Thursday, February 24, 2011

Where soul meets body

After a busy past few days, all I wanted from tonight was to heave a great physical and mental sigh as I settled into my armchair-like object with a book and a big plate of classic healthy comfort food: slow-cooked kale and pinto bean casserole. It tastes like hugs feel. I didn't photograph it, largely because only the New York Times can make a dish like that look good*. There is something more picturesque on the menu, though:




These are lemon cookies adapted from a recipe at the eminently charming One Perfect Bite. I don't have lemon extract and wasn't going to fork over for it just to make these cookies, so I upped the lemon juice and added a little almond extract. These are big, chewy, simple-to-make Frisbees of baked good perfection.

And as to the book, I got to choose from among three I recently purchased at mark-down prices from my local bankrupt branch of Borders:

1. Coin Locker Babies, by Ryu Murakami: In the Miso Soup was gory almost to a fault, and this from a girl who loves her some zombie fiction, but I'm giving him another chance. Almost Transparent Blue is his most famous, I think, but if this one isn't good enough to overcome the gross, I'm not going to go for it. I'm encouraged, though, because the back cover is splashed with a quote from Banana Yoshimoto: "Its power grabbed me by the heart." How quaint.

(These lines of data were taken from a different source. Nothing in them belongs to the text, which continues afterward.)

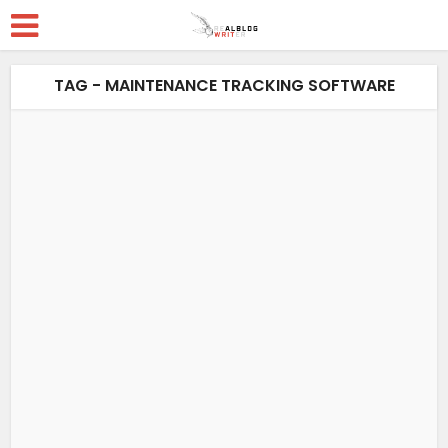
TAG - MAINTENANCE TRACKING SOFTWARE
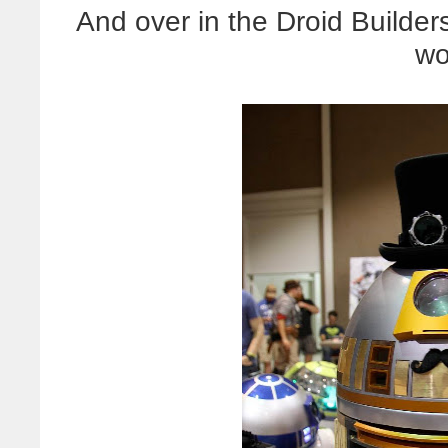
And over in the Droid Builde
wo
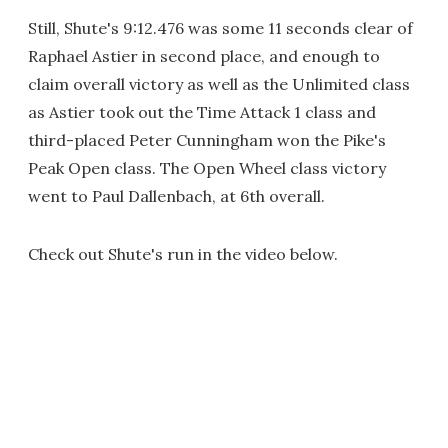
Still, Shute's 9:12.476 was some 11 seconds clear of
Raphael Astier in second place, and enough to
claim overall victory as well as the Unlimited class
as Astier took out the Time Attack 1 class and
third-placed Peter Cunningham won the Pike's
Peak Open class. The Open Wheel class victory
went to Paul Dallenbach, at 6th overall.
Check out Shute's run in the video below.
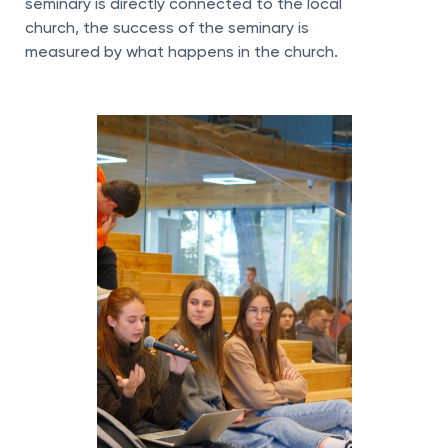
seminary is directly connected to the local
church, the success of the seminary is
measured by what happens in the church.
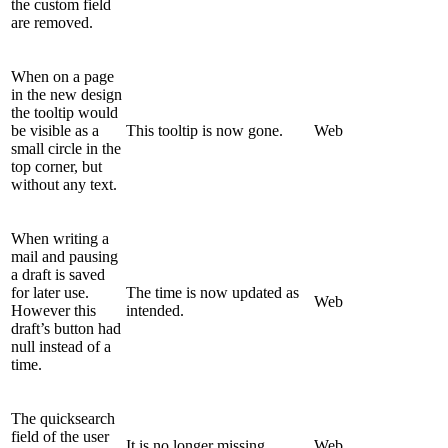
the custom field
are removed.
When on a page
in the new design
the tooltip would
be visible as a
This tooltip is now gone.
Web
small circle in the
top corner, but
without any text.
When writing a
mail and pausing
a draft is saved
for later use.
The time is now updated as
Web
However this
intended.
draft’s button had
null instead of a
time.
The quicksearch
field of the user
It is no longer missing.
Web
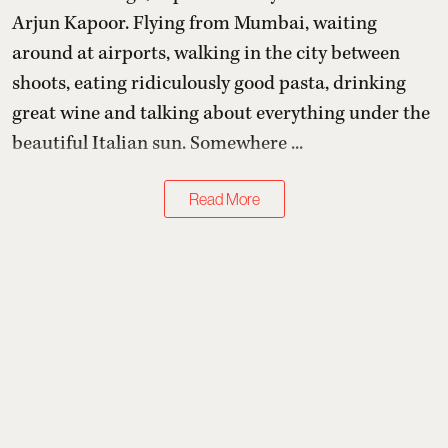
Arjun Kapoor
. Flying from Mumbai, waiting
around at airports, walking in the city between
shoots, eating ridiculously good pasta, drinking
great wine and talking about everything under the
beautiful Italian sun. Somewhere ...
Read More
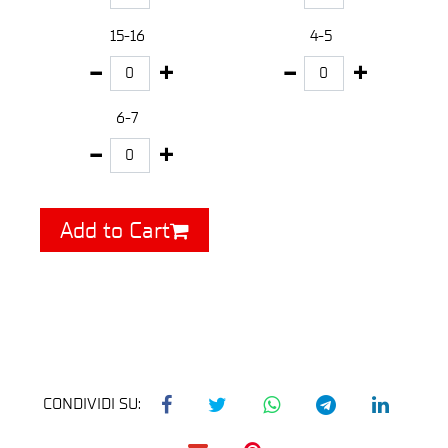
15-16
4-5
6-7
Add to Cart
CONDIVIDI SU:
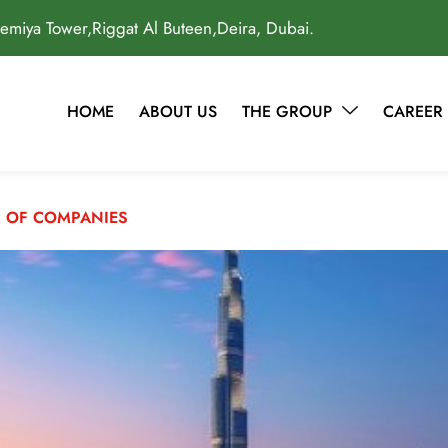
lemiya Tower,Riggat Al Buteen,Deira, Dubai.
HOME
ABOUT US
THE GROUP
CAREER
 OF COMPANIES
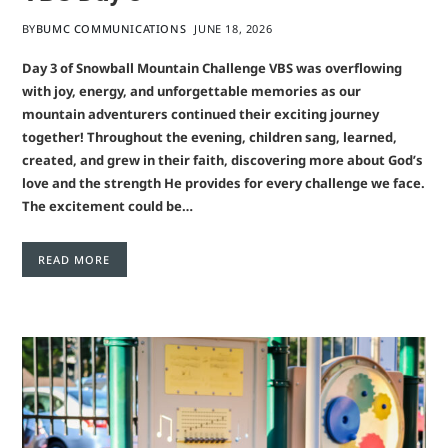
BY
BUMC COMMUNICATIONS
JUNE 18, 2026
Day 3 of Snowball Mountain Challenge VBS was overflowing
with joy, energy, and unforgettable memories as our
mountain adventurers continued their exciting journey
together! Throughout the evening, children sang, learned,
created, and grew in their faith, discovering more about God’s
love and the strength He provides for every challenge we face.
The excitement could be…
READ MORE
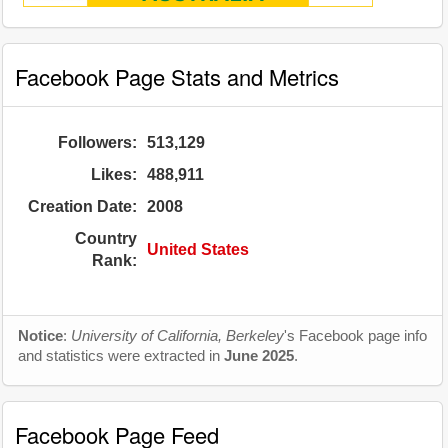
Facebook Page Stats and Metrics
Followers:
513,129
Likes:
488,911
Creation Date:
2008
Country
United States
Rank:
Notice
:
University of California, Berkeley
's Facebook page info
and statistics were extracted in
June 2025
.
Facebook Page Feed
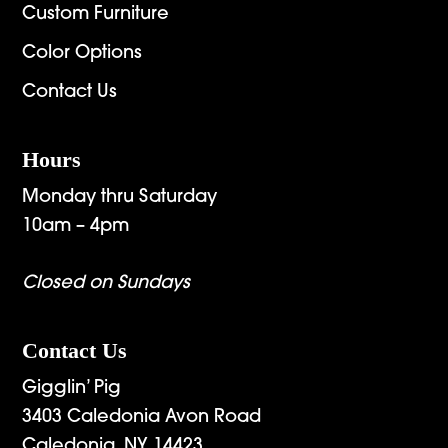
Custom Furniture
Color Options
Contact Us
Hours
Monday thru Saturday
10am – 4pm
Closed on Sundays
Contact Us
Gigglin’ Pig
3403 Caledonia Avon Road
Caledonia, NY 14423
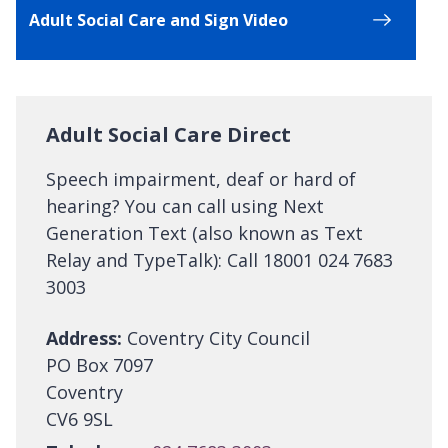
Adult Social Care and Sign Video
Adult Social Care Direct
Speech impairment, deaf or hard of
hearing? You can call using Next
Generation Text (also known as Text
Relay and TypeTalk): Call 18001 024 7683
3003
Address:
Coventry City Council
PO Box 7097
Coventry
CV6 9SL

2. True at First Light, by Ernest Hemingway: This unfinished work was heavily edited by one of Hemingway's children and released to controversial reception in 1999. I'm not educated enough to be a Hemingway purist, though, and since I llike his memoir-style work most of all--I believe I've written about my love of A Moveable Feast--this felt like a natural next step in my Hemingway consumption.

3. Year's Best SF 15, ed. David G. Hartwell and Kathryn Cramer: Mock on, O ship of state, but hear me out before you do. I may have mentioned on this blog certain books that I read in childhood that in retrospect affected me more deeply than I had first considered. The most notable of these is Eleven Blue Men, which, when I read it at age ten or so, both sparked my love for infectious disease and implanted in my brain knowledge that has been getting me quizbowl points and med school points ever since. Amusingly enough, the Year's Best SF anthologies were similarly influential. Some of them mentioned Real Science that I then researched; some of them mentioned Real Literature or Real History that I then learned about. Some of them presented interesting ethical issues in their storylines; some of them just granted me indelible images of fantastic landscapes that still make me contentedly dreamy when I think about them. I said to myself, "Why should these childhood memories end with childhood's end** when for the low price of $4.99 I can read a new installment in the anthologies?" And I bought it.

*Alterations to the recipe: I had no fresh herbs besides the parsley and no herbes de Provence blend, so I improvised and just mixed everything in, throwing the bay leaf on top. Additionally, I made a crust of panko blended with Parmesan and olive oil.
**Yeah, I did mentally giggle at this one. I crack me up.